Campus Articles || DBS & *SCAPE || DBS & *SCAPE Financial Literacy # 2
When borrowing money from banks, consider shopping around for the best rates and repayment plans. Most banks will help you determine the amount you are eligible to borrow based on your monthly income and financial assets. Usually, unless you’ve got a full-time job, you will need a guarantor for your loan. Students are not eligible for most loans unless an immediate family member becomes their guarantor.
Basically, there are 4 types of loans:
Further Study Loan
Further study loans cover fees for students pursuing a tertiary education either locally or overseas.
Most banks have a list of approved institutions, and students must be accepted into a programme before the loan can be disbursed. These lists are extremely comprehensive, and can usually be obtained from the banks’ websites.

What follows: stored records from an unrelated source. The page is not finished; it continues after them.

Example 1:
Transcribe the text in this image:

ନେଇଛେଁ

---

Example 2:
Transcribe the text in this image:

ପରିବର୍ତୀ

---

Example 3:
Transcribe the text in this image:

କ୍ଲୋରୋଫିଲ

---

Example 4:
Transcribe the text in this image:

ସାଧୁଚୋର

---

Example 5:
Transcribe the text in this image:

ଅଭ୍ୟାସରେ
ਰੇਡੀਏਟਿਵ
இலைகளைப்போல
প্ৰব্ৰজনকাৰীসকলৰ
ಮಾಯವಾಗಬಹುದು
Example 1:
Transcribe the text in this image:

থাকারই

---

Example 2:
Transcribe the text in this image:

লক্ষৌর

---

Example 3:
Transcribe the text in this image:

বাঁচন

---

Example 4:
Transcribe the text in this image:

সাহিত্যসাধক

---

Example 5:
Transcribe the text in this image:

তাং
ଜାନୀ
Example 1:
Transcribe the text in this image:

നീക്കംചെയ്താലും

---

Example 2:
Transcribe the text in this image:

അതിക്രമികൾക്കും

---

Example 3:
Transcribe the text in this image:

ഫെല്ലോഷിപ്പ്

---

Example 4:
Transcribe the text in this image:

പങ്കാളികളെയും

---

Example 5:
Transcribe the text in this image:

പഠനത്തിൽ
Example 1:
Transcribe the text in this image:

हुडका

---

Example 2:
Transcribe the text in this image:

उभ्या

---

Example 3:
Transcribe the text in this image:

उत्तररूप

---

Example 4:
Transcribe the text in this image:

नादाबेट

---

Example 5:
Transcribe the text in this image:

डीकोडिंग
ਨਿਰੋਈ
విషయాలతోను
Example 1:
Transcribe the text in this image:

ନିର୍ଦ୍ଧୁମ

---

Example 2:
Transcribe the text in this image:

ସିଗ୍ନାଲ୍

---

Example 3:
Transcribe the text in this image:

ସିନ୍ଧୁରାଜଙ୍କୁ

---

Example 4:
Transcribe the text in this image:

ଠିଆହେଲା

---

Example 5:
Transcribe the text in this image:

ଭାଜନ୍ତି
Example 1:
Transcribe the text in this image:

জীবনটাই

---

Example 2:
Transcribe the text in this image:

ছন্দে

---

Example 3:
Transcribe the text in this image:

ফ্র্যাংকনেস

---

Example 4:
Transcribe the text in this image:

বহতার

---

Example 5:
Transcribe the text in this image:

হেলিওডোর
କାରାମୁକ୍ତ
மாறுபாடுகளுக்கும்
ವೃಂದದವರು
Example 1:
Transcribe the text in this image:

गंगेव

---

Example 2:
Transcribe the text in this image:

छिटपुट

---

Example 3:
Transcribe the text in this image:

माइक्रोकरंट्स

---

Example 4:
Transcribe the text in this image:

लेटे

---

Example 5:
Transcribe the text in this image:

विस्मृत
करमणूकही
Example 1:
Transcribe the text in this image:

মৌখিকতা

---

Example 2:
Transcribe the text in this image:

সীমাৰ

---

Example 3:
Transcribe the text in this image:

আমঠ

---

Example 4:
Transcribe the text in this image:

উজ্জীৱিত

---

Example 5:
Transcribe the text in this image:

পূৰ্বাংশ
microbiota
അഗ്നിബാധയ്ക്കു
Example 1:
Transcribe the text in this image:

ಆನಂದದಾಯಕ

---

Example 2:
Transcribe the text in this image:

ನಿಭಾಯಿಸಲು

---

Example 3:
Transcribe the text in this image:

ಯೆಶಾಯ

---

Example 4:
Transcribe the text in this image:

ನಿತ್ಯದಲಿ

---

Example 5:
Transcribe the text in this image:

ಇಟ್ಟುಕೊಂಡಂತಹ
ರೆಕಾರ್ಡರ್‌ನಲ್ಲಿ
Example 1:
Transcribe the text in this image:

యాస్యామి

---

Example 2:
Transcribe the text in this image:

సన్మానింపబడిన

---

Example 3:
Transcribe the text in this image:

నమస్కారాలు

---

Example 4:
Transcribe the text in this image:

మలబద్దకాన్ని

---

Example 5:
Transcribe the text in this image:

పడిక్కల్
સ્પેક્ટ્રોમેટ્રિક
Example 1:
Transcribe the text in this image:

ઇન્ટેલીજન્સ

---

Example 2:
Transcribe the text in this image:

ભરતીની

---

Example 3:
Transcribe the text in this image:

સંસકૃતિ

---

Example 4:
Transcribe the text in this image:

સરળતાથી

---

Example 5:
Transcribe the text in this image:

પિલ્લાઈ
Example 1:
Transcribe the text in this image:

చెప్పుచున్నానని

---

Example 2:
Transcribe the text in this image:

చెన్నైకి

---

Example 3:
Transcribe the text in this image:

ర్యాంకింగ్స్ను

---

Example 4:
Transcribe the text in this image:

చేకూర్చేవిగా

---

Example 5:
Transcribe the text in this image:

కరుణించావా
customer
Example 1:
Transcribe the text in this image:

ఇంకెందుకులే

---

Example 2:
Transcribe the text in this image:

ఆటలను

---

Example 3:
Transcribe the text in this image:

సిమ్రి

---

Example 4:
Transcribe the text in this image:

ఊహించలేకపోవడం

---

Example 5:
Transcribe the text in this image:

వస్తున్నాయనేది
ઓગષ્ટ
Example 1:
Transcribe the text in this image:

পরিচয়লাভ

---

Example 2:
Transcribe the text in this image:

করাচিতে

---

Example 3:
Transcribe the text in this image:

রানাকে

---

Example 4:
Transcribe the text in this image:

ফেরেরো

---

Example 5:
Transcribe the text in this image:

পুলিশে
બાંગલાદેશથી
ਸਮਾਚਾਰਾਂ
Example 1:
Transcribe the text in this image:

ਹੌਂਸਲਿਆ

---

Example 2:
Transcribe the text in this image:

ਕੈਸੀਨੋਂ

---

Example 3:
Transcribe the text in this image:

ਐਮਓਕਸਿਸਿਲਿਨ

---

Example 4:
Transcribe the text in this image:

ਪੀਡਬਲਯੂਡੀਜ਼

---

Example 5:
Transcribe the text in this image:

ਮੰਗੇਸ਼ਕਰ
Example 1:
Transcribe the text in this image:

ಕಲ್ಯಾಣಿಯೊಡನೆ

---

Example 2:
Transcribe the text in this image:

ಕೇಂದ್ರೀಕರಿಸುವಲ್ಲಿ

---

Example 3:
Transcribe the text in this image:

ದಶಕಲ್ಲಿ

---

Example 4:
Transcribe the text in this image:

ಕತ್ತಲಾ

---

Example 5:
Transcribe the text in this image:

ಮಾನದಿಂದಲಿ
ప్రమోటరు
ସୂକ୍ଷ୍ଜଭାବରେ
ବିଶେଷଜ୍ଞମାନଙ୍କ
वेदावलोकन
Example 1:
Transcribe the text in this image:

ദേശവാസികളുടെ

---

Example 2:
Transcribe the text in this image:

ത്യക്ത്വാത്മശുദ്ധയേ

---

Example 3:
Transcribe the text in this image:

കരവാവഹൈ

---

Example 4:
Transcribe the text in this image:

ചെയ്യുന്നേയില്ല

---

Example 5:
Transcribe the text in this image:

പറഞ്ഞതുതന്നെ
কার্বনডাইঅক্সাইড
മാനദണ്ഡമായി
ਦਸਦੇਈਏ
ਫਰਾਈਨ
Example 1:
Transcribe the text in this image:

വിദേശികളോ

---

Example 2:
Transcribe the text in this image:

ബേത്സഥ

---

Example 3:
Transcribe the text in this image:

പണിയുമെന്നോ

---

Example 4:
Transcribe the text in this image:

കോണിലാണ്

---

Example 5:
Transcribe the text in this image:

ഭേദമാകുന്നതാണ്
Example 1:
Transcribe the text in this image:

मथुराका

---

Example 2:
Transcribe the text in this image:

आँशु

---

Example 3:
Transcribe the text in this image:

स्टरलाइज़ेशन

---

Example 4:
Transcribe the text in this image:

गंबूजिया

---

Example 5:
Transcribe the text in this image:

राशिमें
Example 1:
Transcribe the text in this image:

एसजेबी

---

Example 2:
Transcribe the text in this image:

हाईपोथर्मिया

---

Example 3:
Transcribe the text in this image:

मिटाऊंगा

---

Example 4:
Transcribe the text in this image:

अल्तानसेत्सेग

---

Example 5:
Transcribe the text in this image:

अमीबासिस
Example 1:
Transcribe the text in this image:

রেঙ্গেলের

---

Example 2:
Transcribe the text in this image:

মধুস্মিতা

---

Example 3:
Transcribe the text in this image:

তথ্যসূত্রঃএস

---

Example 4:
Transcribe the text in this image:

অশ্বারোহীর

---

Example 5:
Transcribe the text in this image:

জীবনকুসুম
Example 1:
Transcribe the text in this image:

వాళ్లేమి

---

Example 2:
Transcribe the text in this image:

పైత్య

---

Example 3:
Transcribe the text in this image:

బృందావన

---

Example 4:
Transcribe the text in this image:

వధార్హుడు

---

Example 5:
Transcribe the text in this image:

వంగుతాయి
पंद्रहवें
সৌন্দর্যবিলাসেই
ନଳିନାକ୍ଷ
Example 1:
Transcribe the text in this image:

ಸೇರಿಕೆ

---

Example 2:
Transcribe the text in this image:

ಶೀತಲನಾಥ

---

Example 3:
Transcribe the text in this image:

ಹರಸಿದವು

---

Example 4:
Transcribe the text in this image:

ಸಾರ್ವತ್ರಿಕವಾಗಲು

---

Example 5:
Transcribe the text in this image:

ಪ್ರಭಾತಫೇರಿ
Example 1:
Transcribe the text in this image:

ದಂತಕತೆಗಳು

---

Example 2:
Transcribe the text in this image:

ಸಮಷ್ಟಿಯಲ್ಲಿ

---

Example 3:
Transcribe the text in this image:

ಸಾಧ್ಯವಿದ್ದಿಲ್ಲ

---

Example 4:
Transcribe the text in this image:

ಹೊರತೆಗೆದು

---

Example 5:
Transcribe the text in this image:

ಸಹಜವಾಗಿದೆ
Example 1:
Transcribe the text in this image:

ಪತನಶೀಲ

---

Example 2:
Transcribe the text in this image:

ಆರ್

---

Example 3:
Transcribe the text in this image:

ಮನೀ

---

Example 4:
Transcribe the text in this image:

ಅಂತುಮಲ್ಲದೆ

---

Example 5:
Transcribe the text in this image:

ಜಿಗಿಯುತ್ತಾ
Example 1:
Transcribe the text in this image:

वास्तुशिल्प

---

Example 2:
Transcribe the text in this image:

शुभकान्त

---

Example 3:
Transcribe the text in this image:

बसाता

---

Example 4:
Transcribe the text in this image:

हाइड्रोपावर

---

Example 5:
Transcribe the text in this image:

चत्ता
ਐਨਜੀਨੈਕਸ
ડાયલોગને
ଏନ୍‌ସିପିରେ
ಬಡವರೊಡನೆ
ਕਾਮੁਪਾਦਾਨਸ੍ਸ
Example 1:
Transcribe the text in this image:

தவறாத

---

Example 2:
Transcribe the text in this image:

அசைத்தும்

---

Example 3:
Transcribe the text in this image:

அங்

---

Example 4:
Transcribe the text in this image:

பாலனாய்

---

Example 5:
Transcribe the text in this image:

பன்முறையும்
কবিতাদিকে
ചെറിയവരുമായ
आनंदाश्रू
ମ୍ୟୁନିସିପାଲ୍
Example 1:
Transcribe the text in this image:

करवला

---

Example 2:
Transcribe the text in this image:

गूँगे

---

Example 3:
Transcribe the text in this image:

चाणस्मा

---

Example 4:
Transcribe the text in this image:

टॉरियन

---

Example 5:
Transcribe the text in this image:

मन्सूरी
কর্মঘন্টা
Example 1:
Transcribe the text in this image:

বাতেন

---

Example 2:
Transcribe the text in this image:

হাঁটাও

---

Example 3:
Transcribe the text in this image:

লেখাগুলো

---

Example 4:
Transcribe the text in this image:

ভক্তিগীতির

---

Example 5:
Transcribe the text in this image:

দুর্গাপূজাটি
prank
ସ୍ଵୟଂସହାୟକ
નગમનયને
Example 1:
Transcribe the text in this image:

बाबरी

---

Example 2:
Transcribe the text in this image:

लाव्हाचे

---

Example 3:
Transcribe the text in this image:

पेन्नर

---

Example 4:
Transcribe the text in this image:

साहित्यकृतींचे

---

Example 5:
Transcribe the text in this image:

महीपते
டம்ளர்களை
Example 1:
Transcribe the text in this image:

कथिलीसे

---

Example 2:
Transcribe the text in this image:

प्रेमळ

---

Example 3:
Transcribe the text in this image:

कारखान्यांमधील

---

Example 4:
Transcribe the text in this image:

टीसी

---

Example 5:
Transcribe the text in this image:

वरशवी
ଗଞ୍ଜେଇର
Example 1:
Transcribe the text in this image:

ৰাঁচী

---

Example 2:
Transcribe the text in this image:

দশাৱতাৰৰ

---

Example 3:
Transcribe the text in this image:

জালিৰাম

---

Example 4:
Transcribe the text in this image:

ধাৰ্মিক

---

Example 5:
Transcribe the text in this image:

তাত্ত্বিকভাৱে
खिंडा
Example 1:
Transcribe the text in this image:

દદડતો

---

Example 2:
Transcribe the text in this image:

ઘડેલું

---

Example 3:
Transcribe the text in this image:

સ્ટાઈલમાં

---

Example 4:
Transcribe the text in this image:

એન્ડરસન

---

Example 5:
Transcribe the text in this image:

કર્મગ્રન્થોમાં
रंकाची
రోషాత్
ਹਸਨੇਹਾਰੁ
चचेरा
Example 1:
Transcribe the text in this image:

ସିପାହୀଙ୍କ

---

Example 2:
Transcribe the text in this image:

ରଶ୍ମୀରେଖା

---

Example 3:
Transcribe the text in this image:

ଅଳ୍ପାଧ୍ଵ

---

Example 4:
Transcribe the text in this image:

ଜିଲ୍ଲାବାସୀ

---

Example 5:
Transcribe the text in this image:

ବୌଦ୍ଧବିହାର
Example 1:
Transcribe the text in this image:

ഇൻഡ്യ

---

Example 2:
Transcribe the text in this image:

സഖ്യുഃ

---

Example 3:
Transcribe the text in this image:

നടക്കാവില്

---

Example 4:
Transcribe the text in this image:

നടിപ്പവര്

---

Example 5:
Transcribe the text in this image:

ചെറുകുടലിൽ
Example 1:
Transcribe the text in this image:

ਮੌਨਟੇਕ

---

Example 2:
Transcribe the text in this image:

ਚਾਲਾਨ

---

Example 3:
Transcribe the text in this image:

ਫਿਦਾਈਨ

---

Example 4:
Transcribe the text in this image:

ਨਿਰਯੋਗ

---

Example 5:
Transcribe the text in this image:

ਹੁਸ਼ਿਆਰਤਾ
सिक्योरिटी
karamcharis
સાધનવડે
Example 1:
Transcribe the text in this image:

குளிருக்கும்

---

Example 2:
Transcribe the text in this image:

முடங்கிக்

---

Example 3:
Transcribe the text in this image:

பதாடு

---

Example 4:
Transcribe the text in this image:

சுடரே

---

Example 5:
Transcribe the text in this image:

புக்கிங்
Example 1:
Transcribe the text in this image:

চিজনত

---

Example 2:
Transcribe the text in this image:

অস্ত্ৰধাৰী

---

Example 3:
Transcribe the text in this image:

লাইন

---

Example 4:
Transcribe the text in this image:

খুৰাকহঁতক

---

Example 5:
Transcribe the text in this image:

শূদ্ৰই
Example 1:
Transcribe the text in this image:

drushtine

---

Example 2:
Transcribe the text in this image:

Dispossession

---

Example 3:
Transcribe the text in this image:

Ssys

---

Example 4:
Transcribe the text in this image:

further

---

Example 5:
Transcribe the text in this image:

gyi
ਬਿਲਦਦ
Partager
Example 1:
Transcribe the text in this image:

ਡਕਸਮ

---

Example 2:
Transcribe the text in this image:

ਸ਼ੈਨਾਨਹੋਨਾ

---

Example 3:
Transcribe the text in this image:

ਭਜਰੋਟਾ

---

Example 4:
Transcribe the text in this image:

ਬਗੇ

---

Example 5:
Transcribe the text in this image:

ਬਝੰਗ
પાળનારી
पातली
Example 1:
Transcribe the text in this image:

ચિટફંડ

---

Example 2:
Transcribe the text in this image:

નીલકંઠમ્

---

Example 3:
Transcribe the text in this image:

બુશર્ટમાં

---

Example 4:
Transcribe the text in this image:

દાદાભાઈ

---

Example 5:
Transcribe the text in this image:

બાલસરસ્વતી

Some banks, like DBS, feature partnership programmes with local universities, and students of these institutions can obtain preferential interest rates. Also, look out for programmes that allow students who perform well academically to reduce their interest rates by 0.5%.
Automotive loans are meant for the purchase of new and used vehicles.
Before taking out such a loan, you need to consider the peripheral costs that accompany the purchase of a vehicle. These include road tax, insurance fees, parking charges, maintenance and servicing, petrol, and the all-important Certificate of Entitlement, which must accompany all automobile purchases in Singapore.
Personal loans is usually used to help you manage your cash flow, for instance, if you need to make big-ticket purchases, start a business, or if you need cash for emergencies.
Most personal loans can be used in 2 ways:
Line of credit: you just pay the interest on whatever you use and for how long you use it for. Interest rates range from 10-18% per annum, and it’s useful if you are confident that you can repay it in a short term, say, in 1 to 3 months.
Instalment loans: you pay back a fixed amount every month, as it is meant for long term borrowing of around 12 to 60 months.
Property loans go towards funding the purchase of a new home. However, as home loans are long-term expenses, evaluate your monthly costs carefully before committing to one. As a general guide, your monthly long-term repayment commitment should not exceed 40% of your monthly income.
While you have options on repayment tenure, buying a home is a long term commitment. You should consider your repayment ability carefully before taking a property loan.